Assigned task:
Copy out the text of every entry below line for line, unchanged, leaving out the picture markers.

***** Extracted information

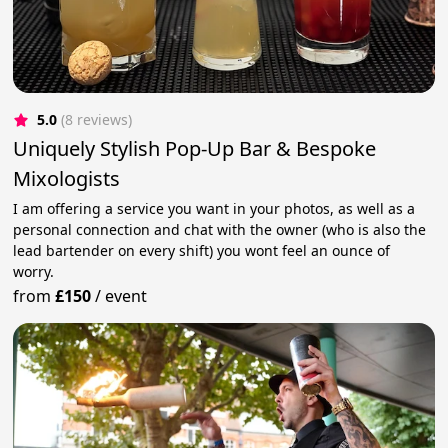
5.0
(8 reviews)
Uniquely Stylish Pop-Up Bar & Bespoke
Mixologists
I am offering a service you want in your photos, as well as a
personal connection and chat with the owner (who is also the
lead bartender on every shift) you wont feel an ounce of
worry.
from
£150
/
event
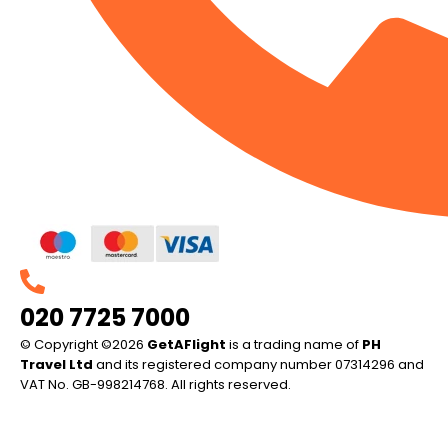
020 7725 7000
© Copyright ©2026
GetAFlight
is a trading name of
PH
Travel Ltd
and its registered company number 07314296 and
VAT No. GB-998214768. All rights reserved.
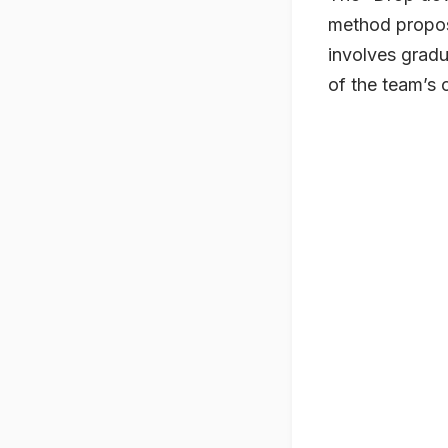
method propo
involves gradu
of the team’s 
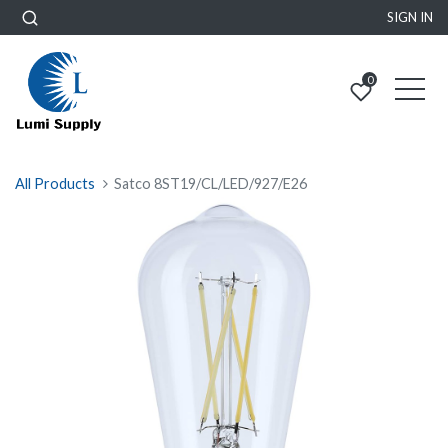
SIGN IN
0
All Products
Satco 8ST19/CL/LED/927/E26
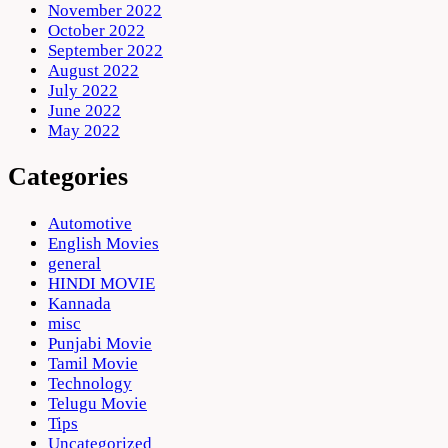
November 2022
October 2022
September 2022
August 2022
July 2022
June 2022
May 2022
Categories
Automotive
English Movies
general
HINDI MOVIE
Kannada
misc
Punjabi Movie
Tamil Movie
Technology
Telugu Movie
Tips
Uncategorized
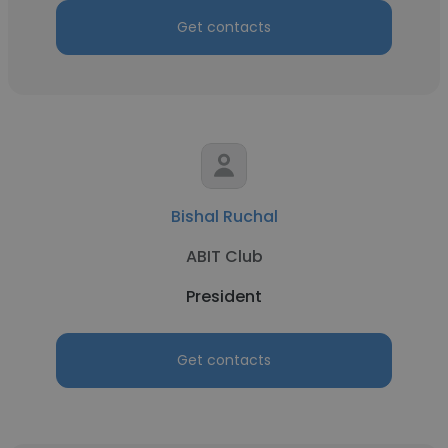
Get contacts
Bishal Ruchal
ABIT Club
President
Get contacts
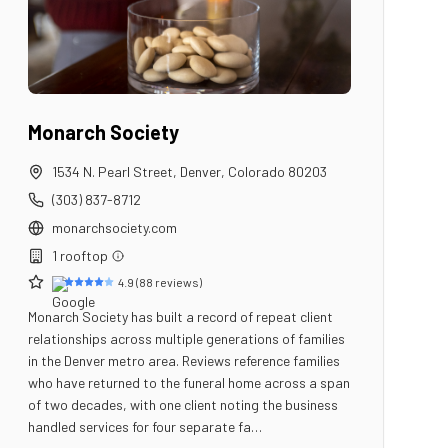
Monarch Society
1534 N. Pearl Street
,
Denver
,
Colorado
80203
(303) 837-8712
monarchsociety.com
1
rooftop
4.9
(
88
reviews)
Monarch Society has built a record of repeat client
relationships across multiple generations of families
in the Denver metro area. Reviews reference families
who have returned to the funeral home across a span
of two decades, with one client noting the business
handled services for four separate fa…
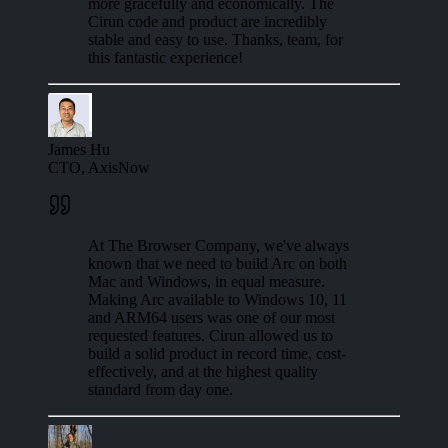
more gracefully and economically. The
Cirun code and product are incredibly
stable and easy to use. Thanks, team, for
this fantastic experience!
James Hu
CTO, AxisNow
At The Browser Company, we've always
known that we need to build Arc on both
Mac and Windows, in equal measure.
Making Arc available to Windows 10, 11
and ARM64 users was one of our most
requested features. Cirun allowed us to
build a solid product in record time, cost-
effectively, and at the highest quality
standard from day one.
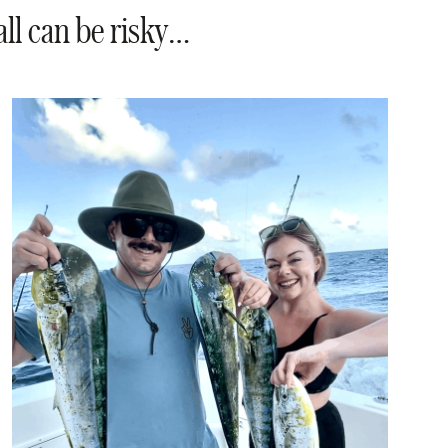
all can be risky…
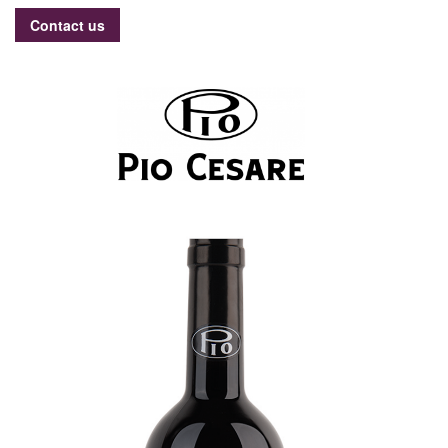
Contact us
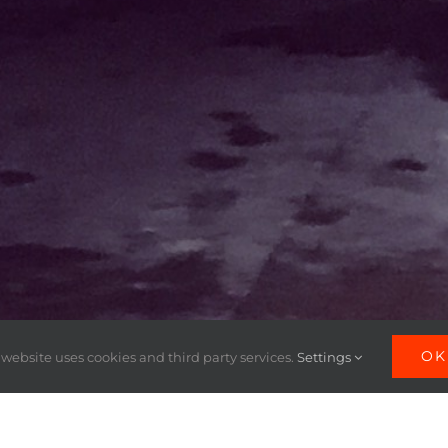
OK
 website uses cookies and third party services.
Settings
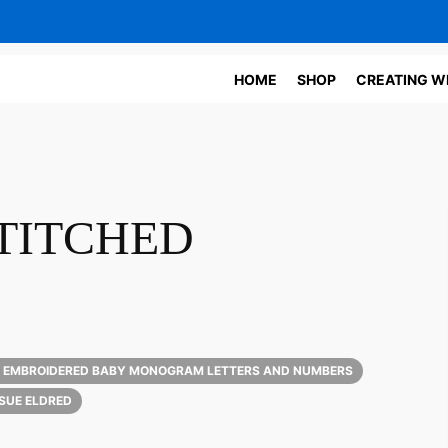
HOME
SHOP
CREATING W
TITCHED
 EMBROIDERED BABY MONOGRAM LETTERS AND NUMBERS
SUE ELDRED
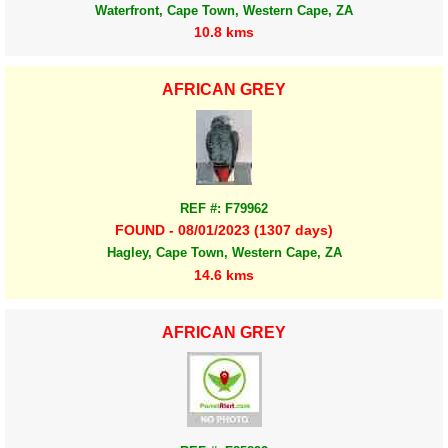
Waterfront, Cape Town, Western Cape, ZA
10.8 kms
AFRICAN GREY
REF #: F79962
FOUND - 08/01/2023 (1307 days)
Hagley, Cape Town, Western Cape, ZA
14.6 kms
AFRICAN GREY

**********

Written answer:
5.0
(8 reviews)
Uniquely Stylish Pop-Up Bar & Bespoke
Mixologists
I am offering a service you want in your photos, as well as a
personal connection and chat with the owner (who is also the
lead bartender on every shift) you wont feel an ounce of
worry.
from
£150
/
event
020 7725 7000
© Copyright ©2026
GetAFlight
is a trading name of
PH
Travel Ltd
and its registered company number 07314296 and
VAT No. GB-998214768. All rights reserved.
method propo
involves gradu
of the team’s 
SIGN IN
0
All Products
Satco 8ST19/CL/LED/927/E26
November 2022
October 2022
September 2022
August 2022
July 2022
June 2022
May 2022
Categories
Automotive
English Movies
general
HINDI MOVIE
Kannada
misc
Punjabi Movie
Tamil Movie
Technology
Telugu Movie
Tips
Uncategorized
Get contacts
Bishal Ruchal
ABIT Club
President
Get contacts
Monarch Society
1534 N. Pearl Street
,
Denver
,
Colorado
80203
(303) 837-8712
monarchsociety.com
1
rooftop
4.9
(
88
reviews)
Monarch Society has built a record of repeat client
relationships across multiple generations of families
in the Denver metro area. Reviews reference families
who have returned to the funeral home across a span
of two decades, with one client noting the business
handled services for four separate fa…
more gracefully and economically. The
Cirun code and product are incredibly
stable and easy to use. Thanks, team, for
this fantastic experience!
James Hu
CTO, AxisNow
At The Browser Company, we've always
known that we need to build Arc on both
Mac and Windows, in equal measure.
Making Arc available to Windows 10, 11
and ARM64 users was one of our most
requested features. Cirun allowed us to
build a solid product in record time, cost-
effectively, and at the highest quality
standard from day one.
all can be risky…
Contact us
OK
 website uses cookies and third party services.
Settings
HOME
SHOP
CREATING W
TITCHED
 EMBROIDERED BABY MONOGRAM LETTERS AND NUMBERS
SUE ELDRED
Waterfront, Cape Town, Western Cape, ZA
10.8 kms
AFRICAN GREY
REF #: F79962
FOUND - 08/01/2023 (1307 days)
Hagley, Cape Town, Western Cape, ZA
14.6 kms
AFRICAN GREY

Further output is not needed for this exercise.